»»

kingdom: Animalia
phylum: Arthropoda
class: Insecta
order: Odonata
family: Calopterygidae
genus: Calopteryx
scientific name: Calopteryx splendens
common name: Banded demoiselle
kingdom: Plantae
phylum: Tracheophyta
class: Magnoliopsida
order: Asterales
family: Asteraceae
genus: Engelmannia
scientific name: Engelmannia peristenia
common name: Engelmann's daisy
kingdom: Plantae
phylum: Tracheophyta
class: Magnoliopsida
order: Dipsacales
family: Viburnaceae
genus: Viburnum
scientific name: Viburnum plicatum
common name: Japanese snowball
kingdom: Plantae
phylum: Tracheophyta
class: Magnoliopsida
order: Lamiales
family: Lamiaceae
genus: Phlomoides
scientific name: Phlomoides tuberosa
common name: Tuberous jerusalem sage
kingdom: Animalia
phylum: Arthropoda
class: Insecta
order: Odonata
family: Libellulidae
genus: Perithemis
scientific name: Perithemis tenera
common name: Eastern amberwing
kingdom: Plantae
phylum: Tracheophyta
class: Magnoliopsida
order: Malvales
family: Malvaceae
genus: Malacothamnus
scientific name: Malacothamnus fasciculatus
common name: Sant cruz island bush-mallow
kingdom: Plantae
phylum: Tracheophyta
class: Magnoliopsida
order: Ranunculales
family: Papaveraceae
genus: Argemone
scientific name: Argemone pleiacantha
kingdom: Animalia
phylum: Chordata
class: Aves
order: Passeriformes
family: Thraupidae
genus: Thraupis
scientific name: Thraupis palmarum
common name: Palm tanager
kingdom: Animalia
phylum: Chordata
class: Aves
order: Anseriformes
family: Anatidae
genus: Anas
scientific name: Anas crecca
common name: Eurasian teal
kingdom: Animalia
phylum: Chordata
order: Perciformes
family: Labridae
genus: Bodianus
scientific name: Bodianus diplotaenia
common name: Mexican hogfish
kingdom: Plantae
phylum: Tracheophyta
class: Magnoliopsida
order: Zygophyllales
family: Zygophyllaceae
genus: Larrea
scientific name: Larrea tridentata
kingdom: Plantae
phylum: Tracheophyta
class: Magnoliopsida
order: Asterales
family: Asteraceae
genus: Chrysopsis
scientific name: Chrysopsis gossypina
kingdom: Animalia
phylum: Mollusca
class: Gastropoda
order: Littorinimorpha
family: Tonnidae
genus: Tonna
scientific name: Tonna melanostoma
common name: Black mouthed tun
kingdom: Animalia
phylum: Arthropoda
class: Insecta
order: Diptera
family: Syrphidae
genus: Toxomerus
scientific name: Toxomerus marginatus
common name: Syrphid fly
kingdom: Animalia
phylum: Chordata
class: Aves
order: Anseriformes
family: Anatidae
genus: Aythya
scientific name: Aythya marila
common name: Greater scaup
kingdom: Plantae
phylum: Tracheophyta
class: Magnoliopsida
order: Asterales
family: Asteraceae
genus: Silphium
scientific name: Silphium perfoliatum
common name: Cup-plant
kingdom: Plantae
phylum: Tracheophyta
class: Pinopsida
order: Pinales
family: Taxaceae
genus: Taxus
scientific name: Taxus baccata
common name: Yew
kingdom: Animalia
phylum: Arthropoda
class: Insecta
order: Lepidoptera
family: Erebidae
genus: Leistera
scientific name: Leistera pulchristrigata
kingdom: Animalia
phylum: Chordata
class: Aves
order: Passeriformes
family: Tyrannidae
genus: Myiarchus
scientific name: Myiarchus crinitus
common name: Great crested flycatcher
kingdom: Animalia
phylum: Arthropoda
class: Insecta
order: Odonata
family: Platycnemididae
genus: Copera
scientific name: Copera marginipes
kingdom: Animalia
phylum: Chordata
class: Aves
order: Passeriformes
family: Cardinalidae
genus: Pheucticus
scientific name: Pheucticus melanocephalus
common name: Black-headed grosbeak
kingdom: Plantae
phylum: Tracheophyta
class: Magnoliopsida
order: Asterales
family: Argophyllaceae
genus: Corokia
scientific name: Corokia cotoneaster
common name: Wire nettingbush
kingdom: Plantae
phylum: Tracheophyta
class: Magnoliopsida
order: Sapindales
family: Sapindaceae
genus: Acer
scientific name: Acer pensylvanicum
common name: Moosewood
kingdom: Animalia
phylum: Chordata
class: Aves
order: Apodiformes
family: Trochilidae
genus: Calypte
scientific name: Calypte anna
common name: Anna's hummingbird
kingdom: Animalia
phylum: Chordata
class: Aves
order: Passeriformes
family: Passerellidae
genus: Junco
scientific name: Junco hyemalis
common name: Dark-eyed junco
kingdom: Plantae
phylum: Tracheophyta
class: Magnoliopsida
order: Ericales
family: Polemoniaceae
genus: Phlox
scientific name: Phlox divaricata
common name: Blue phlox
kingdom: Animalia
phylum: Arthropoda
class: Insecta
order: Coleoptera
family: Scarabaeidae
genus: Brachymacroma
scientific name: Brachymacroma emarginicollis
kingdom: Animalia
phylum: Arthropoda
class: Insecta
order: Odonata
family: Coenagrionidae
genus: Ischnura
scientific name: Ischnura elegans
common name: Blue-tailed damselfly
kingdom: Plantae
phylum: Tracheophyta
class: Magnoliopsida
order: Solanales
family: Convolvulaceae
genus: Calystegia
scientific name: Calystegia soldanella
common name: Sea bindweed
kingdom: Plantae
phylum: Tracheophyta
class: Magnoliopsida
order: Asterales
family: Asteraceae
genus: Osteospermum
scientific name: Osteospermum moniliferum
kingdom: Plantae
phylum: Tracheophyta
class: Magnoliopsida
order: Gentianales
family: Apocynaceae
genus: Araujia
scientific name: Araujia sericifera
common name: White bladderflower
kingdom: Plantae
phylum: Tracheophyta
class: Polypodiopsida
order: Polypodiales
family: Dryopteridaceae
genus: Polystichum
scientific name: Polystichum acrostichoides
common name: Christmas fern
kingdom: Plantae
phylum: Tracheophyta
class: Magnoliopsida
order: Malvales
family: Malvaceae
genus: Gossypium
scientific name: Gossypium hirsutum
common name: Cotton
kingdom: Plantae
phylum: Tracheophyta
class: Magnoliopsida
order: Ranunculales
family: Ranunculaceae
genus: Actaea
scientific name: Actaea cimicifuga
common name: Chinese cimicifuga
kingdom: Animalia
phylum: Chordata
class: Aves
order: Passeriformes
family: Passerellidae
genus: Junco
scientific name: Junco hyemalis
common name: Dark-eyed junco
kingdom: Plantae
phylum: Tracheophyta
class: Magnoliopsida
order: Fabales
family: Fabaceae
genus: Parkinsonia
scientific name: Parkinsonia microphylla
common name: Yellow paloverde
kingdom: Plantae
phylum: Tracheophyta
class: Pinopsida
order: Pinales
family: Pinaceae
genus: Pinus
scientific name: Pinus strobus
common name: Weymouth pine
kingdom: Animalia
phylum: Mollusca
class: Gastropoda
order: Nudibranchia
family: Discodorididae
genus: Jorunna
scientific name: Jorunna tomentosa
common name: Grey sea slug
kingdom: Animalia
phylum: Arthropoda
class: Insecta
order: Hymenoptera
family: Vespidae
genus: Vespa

««

Reproduce every line of the records above, swapping "common name" for "vernacular name" wherever it occurs and leaving everything else unchanged.

kingdom: Animalia
phylum: Arthropoda
class: Insecta
order: Odonata
family: Calopterygidae
genus: Calopteryx
scientific name: Calopteryx splendens
vernacular name: Banded demoiselle
kingdom: Plantae
phylum: Tracheophyta
class: Magnoliopsida
order: Asterales
family: Asteraceae
genus: Engelmannia
scientific name: Engelmannia peristenia
vernacular name: Engelmann's daisy
kingdom: Plantae
phylum: Tracheophyta
class: Magnoliopsida
order: Dipsacales
family: Viburnaceae
genus: Viburnum
scientific name: Viburnum plicatum
vernacular name: Japanese snowball
kingdom: Plantae
phylum: Tracheophyta
class: Magnoliopsida
order: Lamiales
family: Lamiaceae
genus: Phlomoides
scientific name: Phlomoides tuberosa
vernacular name: Tuberous jerusalem sage
kingdom: Animalia
phylum: Arthropoda
class: Insecta
order: Odonata
family: Libellulidae
genus: Perithemis
scientific name: Perithemis tenera
vernacular name: Eastern amberwing
kingdom: Plantae
phylum: Tracheophyta
class: Magnoliopsida
order: Malvales
family: Malvaceae
genus: Malacothamnus
scientific name: Malacothamnus fasciculatus
vernacular name: Sant cruz island bush-mallow
kingdom: Plantae
phylum: Tracheophyta
class: Magnoliopsida
order: Ranunculales
family: Papaveraceae
genus: Argemone
scientific name: Argemone pleiacantha
kingdom: Animalia
phylum: Chordata
class: Aves
order: Passeriformes
family: Thraupidae
genus: Thraupis
scientific name: Thraupis palmarum
vernacular name: Palm tanager
kingdom: Animalia
phylum: Chordata
class: Aves
order: Anseriformes
family: Anatidae
genus: Anas
scientific name: Anas crecca
vernacular name: Eurasian teal
kingdom: Animalia
phylum: Chordata
order: Perciformes
family: Labridae
genus: Bodianus
scientific name: Bodianus diplotaenia
vernacular name: Mexican hogfish
kingdom: Plantae
phylum: Tracheophyta
class: Magnoliopsida
order: Zygophyllales
family: Zygophyllaceae
genus: Larrea
scientific name: Larrea tridentata
kingdom: Plantae
phylum: Tracheophyta
class: Magnoliopsida
order: Asterales
family: Asteraceae
genus: Chrysopsis
scientific name: Chrysopsis gossypina
kingdom: Animalia
phylum: Mollusca
class: Gastropoda
order: Littorinimorpha
family: Tonnidae
genus: Tonna
scientific name: Tonna melanostoma
vernacular name: Black mouthed tun
kingdom: Animalia
phylum: Arthropoda
class: Insecta
order: Diptera
family: Syrphidae
genus: Toxomerus
scientific name: Toxomerus marginatus
vernacular name: Syrphid fly
kingdom: Animalia
phylum: Chordata
class: Aves
order: Anseriformes
family: Anatidae
genus: Aythya
scientific name: Aythya marila
vernacular name: Greater scaup
kingdom: Plantae
phylum: Tracheophyta
class: Magnoliopsida
order: Asterales
family: Asteraceae
genus: Silphium
scientific name: Silphium perfoliatum
vernacular name: Cup-plant
kingdom: Plantae
phylum: Tracheophyta
class: Pinopsida
order: Pinales
family: Taxaceae
genus: Taxus
scientific name: Taxus baccata
vernacular name: Yew
kingdom: Animalia
phylum: Arthropoda
class: Insecta
order: Lepidoptera
family: Erebidae
genus: Leistera
scientific name: Leistera pulchristrigata
kingdom: Animalia
phylum: Chordata
class: Aves
order: Passeriformes
family: Tyrannidae
genus: Myiarchus
scientific name: Myiarchus crinitus
vernacular name: Great crested flycatcher
kingdom: Animalia
phylum: Arthropoda
class: Insecta
order: Odonata
family: Platycnemididae
genus: Copera
scientific name: Copera marginipes
kingdom: Animalia
phylum: Chordata
class: Aves
order: Passeriformes
family: Cardinalidae
genus: Pheucticus
scientific name: Pheucticus melanocephalus
vernacular name: Black-headed grosbeak
kingdom: Plantae
phylum: Tracheophyta
class: Magnoliopsida
order: Asterales
family: Argophyllaceae
genus: Corokia
scientific name: Corokia cotoneaster
vernacular name: Wire nettingbush
kingdom: Plantae
phylum: Tracheophyta
class: Magnoliopsida
order: Sapindales
family: Sapindaceae
genus: Acer
scientific name: Acer pensylvanicum
vernacular name: Moosewood
kingdom: Animalia
phylum: Chordata
class: Aves
order: Apodiformes
family: Trochilidae
genus: Calypte
scientific name: Calypte anna
vernacular name: Anna's hummingbird
kingdom: Animalia
phylum: Chordata
class: Aves
order: Passeriformes
family: Passerellidae
genus: Junco
scientific name: Junco hyemalis
vernacular name: Dark-eyed junco
kingdom: Plantae
phylum: Tracheophyta
class: Magnoliopsida
order: Ericales
family: Polemoniaceae
genus: Phlox
scientific name: Phlox divaricata
vernacular name: Blue phlox
kingdom: Animalia
phylum: Arthropoda
class: Insecta
order: Coleoptera
family: Scarabaeidae
genus: Brachymacroma
scientific name: Brachymacroma emarginicollis
kingdom: Animalia
phylum: Arthropoda
class: Insecta
order: Odonata
family: Coenagrionidae
genus: Ischnura
scientific name: Ischnura elegans
vernacular name: Blue-tailed damselfly
kingdom: Plantae
phylum: Tracheophyta
class: Magnoliopsida
order: Solanales
family: Convolvulaceae
genus: Calystegia
scientific name: Calystegia soldanella
vernacular name: Sea bindweed
kingdom: Plantae
phylum: Tracheophyta
class: Magnoliopsida
order: Asterales
family: Asteraceae
genus: Osteospermum
scientific name: Osteospermum moniliferum
kingdom: Plantae
phylum: Tracheophyta
class: Magnoliopsida
order: Gentianales
family: Apocynaceae
genus: Araujia
scientific name: Araujia sericifera
vernacular name: White bladderflower
kingdom: Plantae
phylum: Tracheophyta
class: Polypodiopsida
order: Polypodiales
family: Dryopteridaceae
genus: Polystichum
scientific name: Polystichum acrostichoides
vernacular name: Christmas fern
kingdom: Plantae
phylum: Tracheophyta
class: Magnoliopsida
order: Malvales
family: Malvaceae
genus: Gossypium
scientific name: Gossypium hirsutum
vernacular name: Cotton
kingdom: Plantae
phylum: Tracheophyta
class: Magnoliopsida
order: Ranunculales
family: Ranunculaceae
genus: Actaea
scientific name: Actaea cimicifuga
vernacular name: Chinese cimicifuga
kingdom: Animalia
phylum: Chordata
class: Aves
order: Passeriformes
family: Passerellidae
genus: Junco
scientific name: Junco hyemalis
vernacular name: Dark-eyed junco
kingdom: Plantae
phylum: Tracheophyta
class: Magnoliopsida
order: Fabales
family: Fabaceae
genus: Parkinsonia
scientific name: Parkinsonia microphylla
vernacular name: Yellow paloverde
kingdom: Plantae
phylum: Tracheophyta
class: Pinopsida
order: Pinales
family: Pinaceae
genus: Pinus
scientific name: Pinus strobus
vernacular name: Weymouth pine
kingdom: Animalia
phylum: Mollusca
class: Gastropoda
order: Nudibranchia
family: Discodorididae
genus: Jorunna
scientific name: Jorunna tomentosa
vernacular name: Grey sea slug
kingdom: Animalia
phylum: Arthropoda
class: Insecta
order: Hymenoptera
family: Vespidae
genus: Vespa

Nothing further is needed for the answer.